# [Exercise goal]
The data that follows is to be given again, exactly as written.

::::::::::

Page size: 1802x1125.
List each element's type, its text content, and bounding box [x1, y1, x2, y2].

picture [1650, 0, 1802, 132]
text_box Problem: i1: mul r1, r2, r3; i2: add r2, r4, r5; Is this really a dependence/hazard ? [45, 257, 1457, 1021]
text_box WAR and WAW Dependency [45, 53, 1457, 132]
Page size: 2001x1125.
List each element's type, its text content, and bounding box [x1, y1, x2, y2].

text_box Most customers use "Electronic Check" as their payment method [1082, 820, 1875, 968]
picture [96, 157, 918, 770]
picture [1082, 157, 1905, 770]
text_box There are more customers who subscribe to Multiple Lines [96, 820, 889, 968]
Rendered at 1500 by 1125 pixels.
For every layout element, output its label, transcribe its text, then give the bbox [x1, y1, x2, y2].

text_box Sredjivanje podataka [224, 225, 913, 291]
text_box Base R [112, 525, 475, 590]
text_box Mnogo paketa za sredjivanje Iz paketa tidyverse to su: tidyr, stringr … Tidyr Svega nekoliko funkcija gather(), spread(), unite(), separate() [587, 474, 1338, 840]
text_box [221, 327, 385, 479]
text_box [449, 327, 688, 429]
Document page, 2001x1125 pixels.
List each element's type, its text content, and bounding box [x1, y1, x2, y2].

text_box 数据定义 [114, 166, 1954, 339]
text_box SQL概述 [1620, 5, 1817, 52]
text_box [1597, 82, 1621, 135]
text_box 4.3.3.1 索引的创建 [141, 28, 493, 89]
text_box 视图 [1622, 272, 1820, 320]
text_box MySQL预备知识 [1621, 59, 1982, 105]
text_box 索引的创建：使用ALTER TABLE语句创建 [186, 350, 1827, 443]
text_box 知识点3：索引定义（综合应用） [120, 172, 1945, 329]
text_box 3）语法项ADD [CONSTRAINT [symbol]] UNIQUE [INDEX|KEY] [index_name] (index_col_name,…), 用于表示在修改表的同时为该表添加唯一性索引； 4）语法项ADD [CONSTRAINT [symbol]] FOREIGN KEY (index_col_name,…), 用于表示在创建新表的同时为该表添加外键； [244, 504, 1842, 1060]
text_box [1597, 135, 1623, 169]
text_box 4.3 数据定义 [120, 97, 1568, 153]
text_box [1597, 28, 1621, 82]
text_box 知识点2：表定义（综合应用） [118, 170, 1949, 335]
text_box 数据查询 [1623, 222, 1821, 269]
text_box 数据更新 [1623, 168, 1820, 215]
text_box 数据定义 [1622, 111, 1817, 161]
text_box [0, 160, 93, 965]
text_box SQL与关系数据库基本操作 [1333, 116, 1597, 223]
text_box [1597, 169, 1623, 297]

::::::::::

# [The answer]
Page size: 1802x1125.
List each element's type, its text content, and bounding box [x1, y1, x2, y2].

picture [1650, 0, 1802, 132]
text_box Problem: i1: mul r1, r2, r3; i2: add r2, r4, r5; Is this really a dependence/hazard ? [45, 257, 1457, 1021]
text_box WAR and WAW Dependency [45, 53, 1457, 132]
Page size: 2001x1125.
List each element's type, its text content, and bounding box [x1, y1, x2, y2].

text_box Most customers use "Electronic Check" as their payment method [1082, 820, 1875, 968]
picture [96, 157, 918, 770]
picture [1082, 157, 1905, 770]
text_box There are more customers who subscribe to Multiple Lines [96, 820, 889, 968]
Rendered at 1500 by 1125 pixels.
For every layout element, output its label, transcribe its text, then give the bbox [x1, y1, x2, y2].

text_box Sredjivanje podataka [224, 225, 913, 291]
text_box Base R [112, 525, 475, 590]
text_box Mnogo paketa za sredjivanje Iz paketa tidyverse to su: tidyr, stringr … Tidyr Svega nekoliko funkcija gather(), spread(), unite(), separate() [587, 474, 1338, 840]
text_box [221, 327, 385, 479]
text_box [449, 327, 688, 429]
Document page, 2001x1125 pixels.
List each element's type, its text content, and bounding box [x1, y1, x2, y2].

text_box 数据定义 [114, 166, 1954, 339]
text_box SQL概述 [1620, 5, 1817, 52]
text_box [1597, 82, 1621, 135]
text_box 4.3.3.1 索引的创建 [141, 28, 493, 89]
text_box 视图 [1622, 272, 1820, 320]
text_box MySQL预备知识 [1621, 59, 1982, 105]
text_box 索引的创建：使用ALTER TABLE语句创建 [186, 350, 1827, 443]
text_box 知识点3：索引定义（综合应用） [120, 172, 1945, 329]
text_box 3）语法项ADD [CONSTRAINT [symbol]] UNIQUE [INDEX|KEY] [index_name] (index_col_name,…), 用于表示在修改表的同时为该表添加唯一性索引； 4）语法项ADD [CONSTRAINT [symbol]] FOREIGN KEY (index_col_name,…), 用于表示在创建新表的同时为该表添加外键； [244, 504, 1842, 1060]
text_box [1597, 135, 1623, 169]
text_box 4.3 数据定义 [120, 97, 1568, 153]
text_box [1597, 28, 1621, 82]
text_box 知识点2：表定义（综合应用） [118, 170, 1949, 335]
text_box 数据查询 [1623, 222, 1821, 269]
text_box 数据更新 [1623, 168, 1820, 215]
text_box 数据定义 [1622, 111, 1817, 161]
text_box [0, 160, 93, 965]
text_box SQL与关系数据库基本操作 [1333, 116, 1597, 223]
text_box [1597, 169, 1623, 297]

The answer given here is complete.